Ayrıca bu ülke aklı başında bir devlet adamı tarafından yönetiliyor. Kürt mirlerinin taşıdığı o ruhsal yapı, kirlenmemişlik…Farklı dinlerin bir arada barış içinde yaşadığı bir ülkede benim için

Kürdistan Bölgesi’ne yerleşmeyi düşünüyor musunuz?

Yeni yaşam projemiz için yurdışıyla ilişkilerde bulunduk. Ayrıca bitirmem gereken bir master tezim var. Yapmam gereken bazı şeyler var  Daha sonrasında ise mutlaka yerleşeceğim.

Bağımsız Kürdistan hakkındaki düşünceniz nedir?

Yıllardır bir çok Kürt’ün içinde mutlu olacağı, kendi ülkem diyebileceği “Bağımsız Kürdistan” özlemi var. Güneş balçıkla sıvanmaz! Dünya bunun farkında. Aşırı milliyetçi biri değilim ama, yaşadığımız coğrafyada çok kısıtlı imkanlarla medeniyet savaşı verdiğimiz çok açık! Kürtler’in devleti ve kendinilerini sevmeye ihtiyacı var. Sınırın olsun sonra, sınırlar kalksın. Dünyada her halkın bağımsız ülkesi varsa benim neden olmasın?
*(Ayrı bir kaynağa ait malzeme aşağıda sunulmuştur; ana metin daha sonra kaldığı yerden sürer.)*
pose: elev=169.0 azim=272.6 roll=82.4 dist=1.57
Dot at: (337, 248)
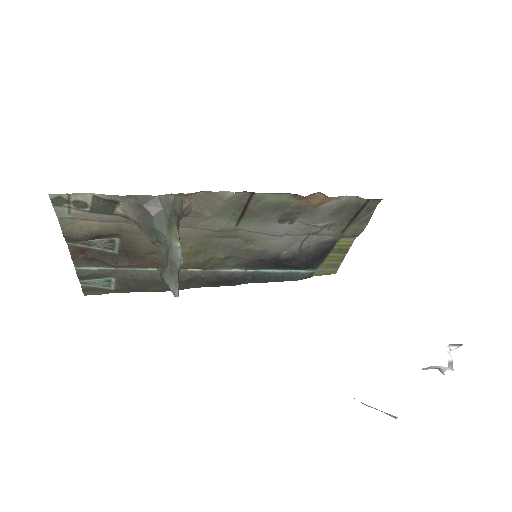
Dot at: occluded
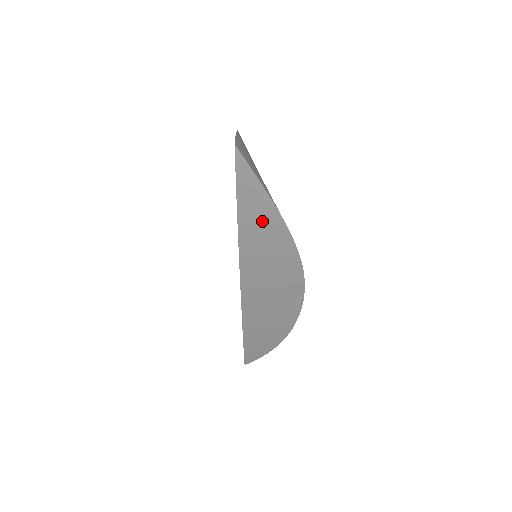
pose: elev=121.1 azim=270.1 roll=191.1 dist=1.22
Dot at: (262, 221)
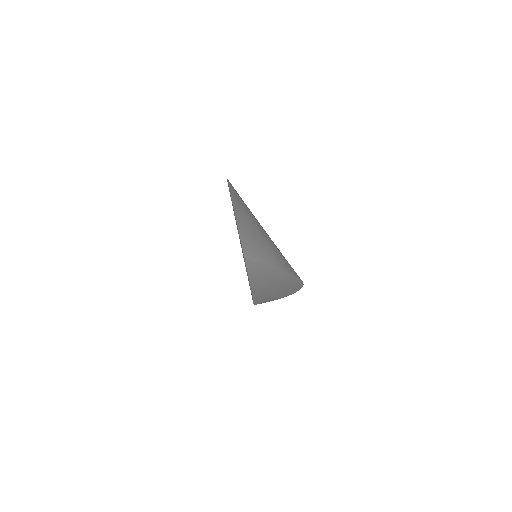
Dot at: (269, 276)
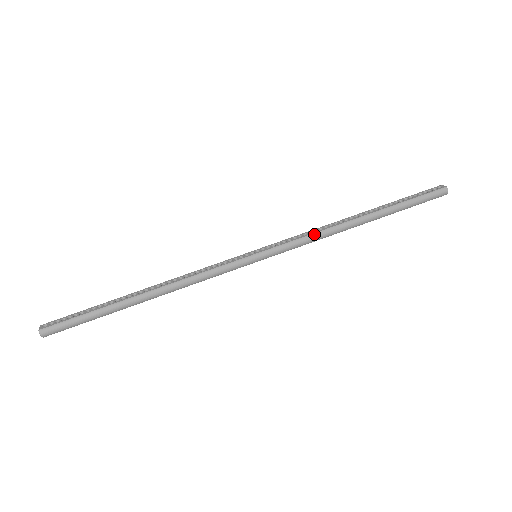
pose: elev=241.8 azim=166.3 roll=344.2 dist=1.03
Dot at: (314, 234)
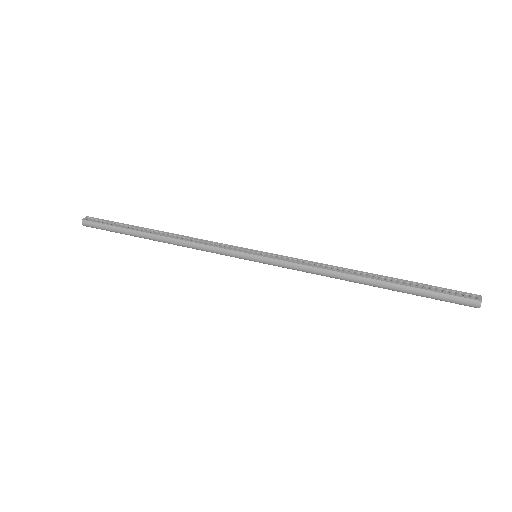
Dot at: (313, 268)
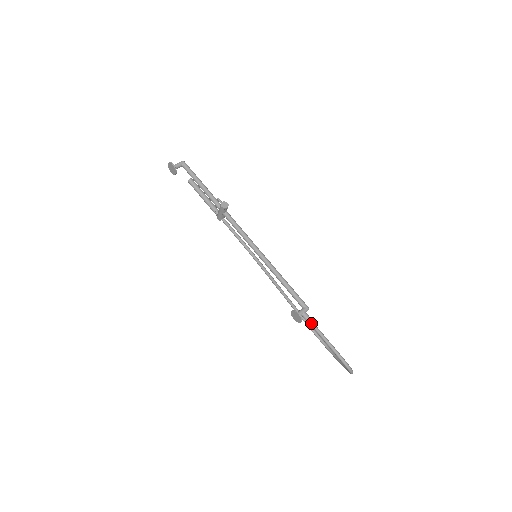
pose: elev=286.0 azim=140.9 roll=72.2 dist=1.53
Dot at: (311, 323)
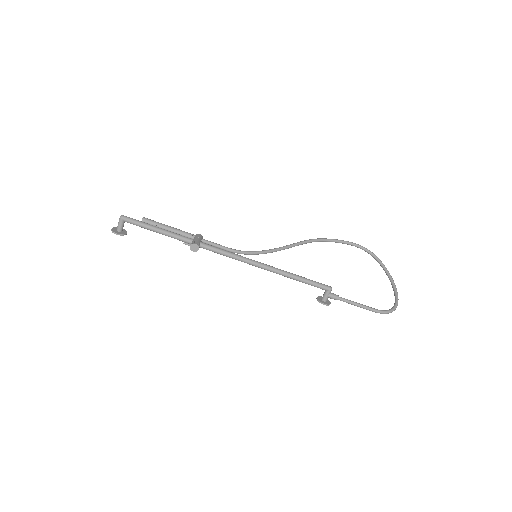
Dot at: (340, 300)
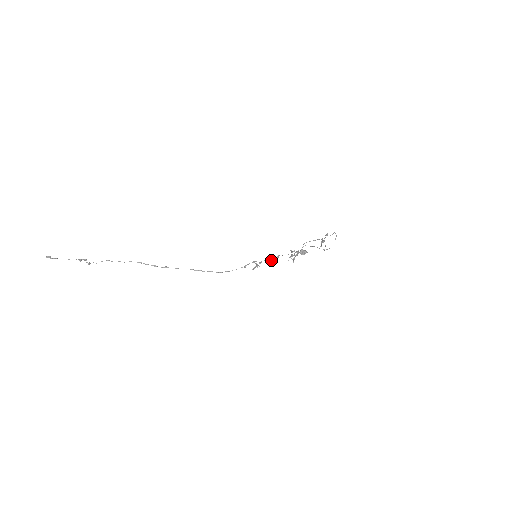
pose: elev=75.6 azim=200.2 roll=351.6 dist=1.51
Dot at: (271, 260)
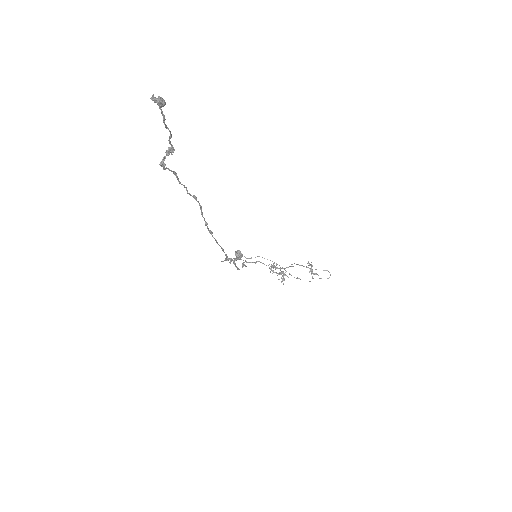
Dot at: (245, 261)
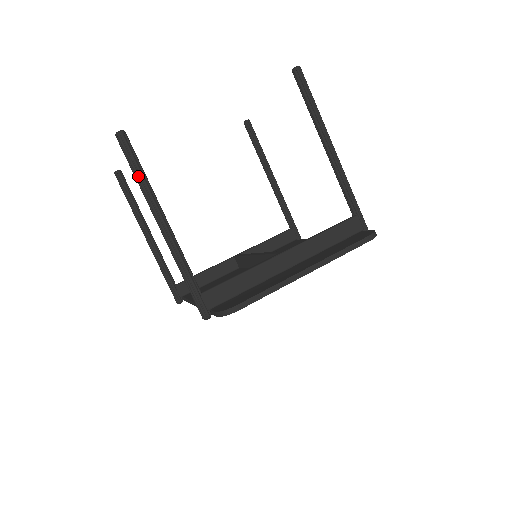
James Cameron’un Avatar filminde hep duadan ve tanrıdan medet umanlar var. Kürtler’i de Avatarlar’a benzetiyorum. Avatar kazanarak bu işi başaracaktır… Buna inanıyorum…

Özellikle Türk medyasında farklı nedenlerle gündeme getiriliyorsunuz…
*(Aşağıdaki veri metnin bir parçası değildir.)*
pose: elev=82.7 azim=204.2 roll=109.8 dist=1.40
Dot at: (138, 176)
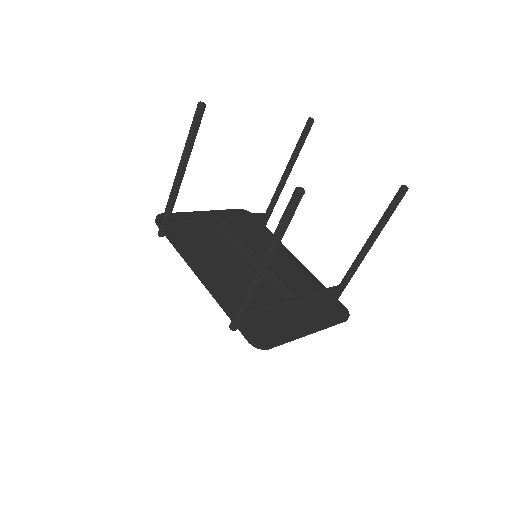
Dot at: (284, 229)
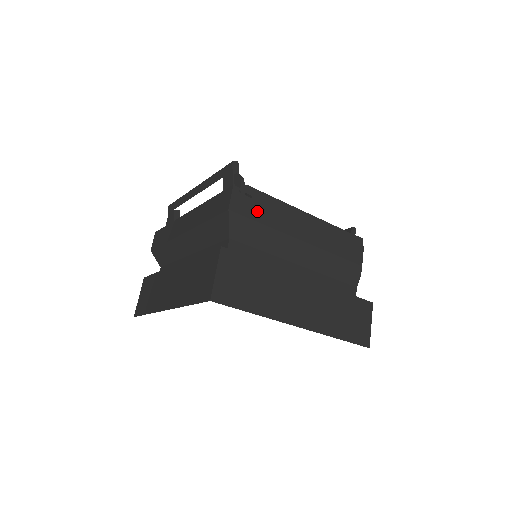
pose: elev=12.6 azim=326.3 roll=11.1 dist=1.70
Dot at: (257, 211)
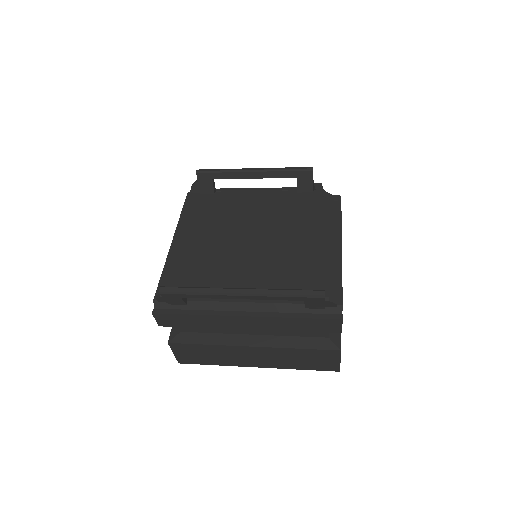
Dot at: occluded
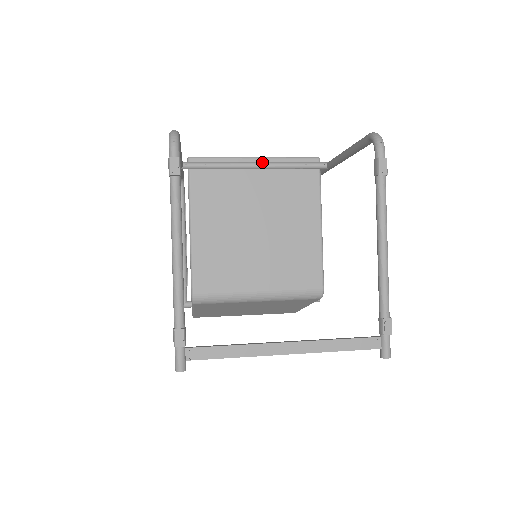
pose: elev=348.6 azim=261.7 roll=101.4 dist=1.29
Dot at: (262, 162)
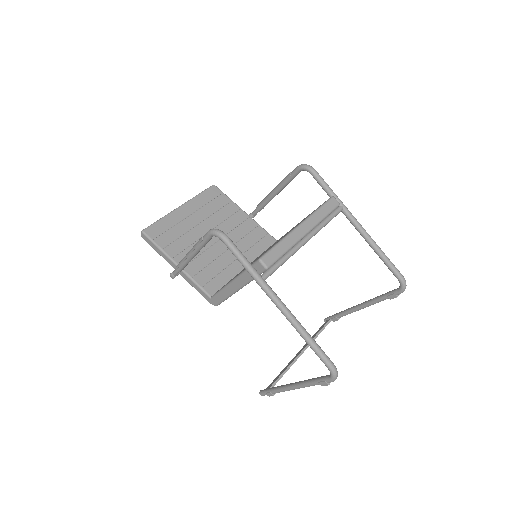
Dot at: (310, 238)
Bunlar bilinçli yapılan haberler. Türk medyasının şu ana kadar “Keşke Kürt olmasaydım”, “Rojin çocuğuna kaçak dadı getirdi, polis bastı”, “Örgütü dinlemedim annemi dinledim”, “Serdar Turgut Rojin’e seks kölesi dedi ama övdü”, “İbrahim Şahin ‘aşüfte’ dedi, ama aşüfte güzel kadın demek” gibi hakaret içeren haberlerinde içinde bulunduğu sağlam yalanları var.

Çok sayıda sosyal sorumluluk projesi yapmama rağmen hiçbirini gündeme taşımazlar. Nerede itibarsızlaştırırız, nerede karalarız çabasındalar. Kürt medyası da buna karşı uyanık olmalı.
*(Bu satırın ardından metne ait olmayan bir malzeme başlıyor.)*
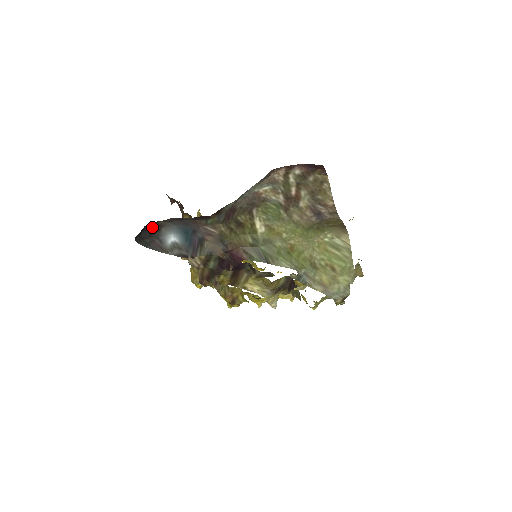
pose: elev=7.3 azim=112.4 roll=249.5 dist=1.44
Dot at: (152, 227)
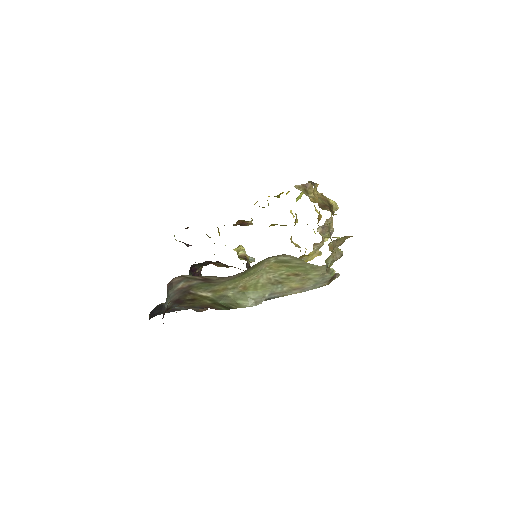
Dot at: (156, 308)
Ben Kürt olmaktan asla gocunmadım. Kürt olmamdan dolayı da çok şey yaşadım hiç rahatsız değilim. Doğru bildiğim işten asla geri adım atmam… Hepimizin hataları vardır. Halkımızın özellikle Türk medyasının ırkçı faşizan tavrını bilmeli ve öyle okumalılar. Türk medyasında tabii ki iyi arkadaşlarımız var. Ancak onlar da yeteri güce sahip değiller. Söz konusu haberlere tazminat açsaydım tazminatlarla yaşıyor olacaktım…

Buradan bir parantez açmak istiyorum; ne yazık ki ırkçılar ve faşistler, demokrat ve solculardan daha örgütlü oldukları için katıldığım TV ve radyo programlarını arayıp “Bu teröristi niye çıkardınız?” deniliyor.

Son dönemlerde Kürt illerinde yaşanan olaylar hakkında düşünceniz nedir?

Çok üzülüyorum. Sivillerin ölümü kahrediyor. Taybet Ana ilk zamanlar gözümün önünden gitmedi. Zaman içinde her şeyin aydınlığa çıkacağını, anlaşılacağını düşünüyorum. Bir dönem kan akmamasını başarabildik. Ancak tekrar aynı noktaya gelindiyse bunun içinde başka hesaplar vardır. Ne hendek, ne keskin nişancı bu işi çözümleyemez. Barış sürecine dönülmesi, tekrar müzakere masasına oturulması gerekiyor.

Günümüzde kadın-erkek ilişkilerine nasıl bakıyorsunuz?

Kadın erkek ilişkisi yok; erkeğin kendi egosuyla ilişkisi var. (Kadın hakkı yoktur. Hakkı erkek adıdır.)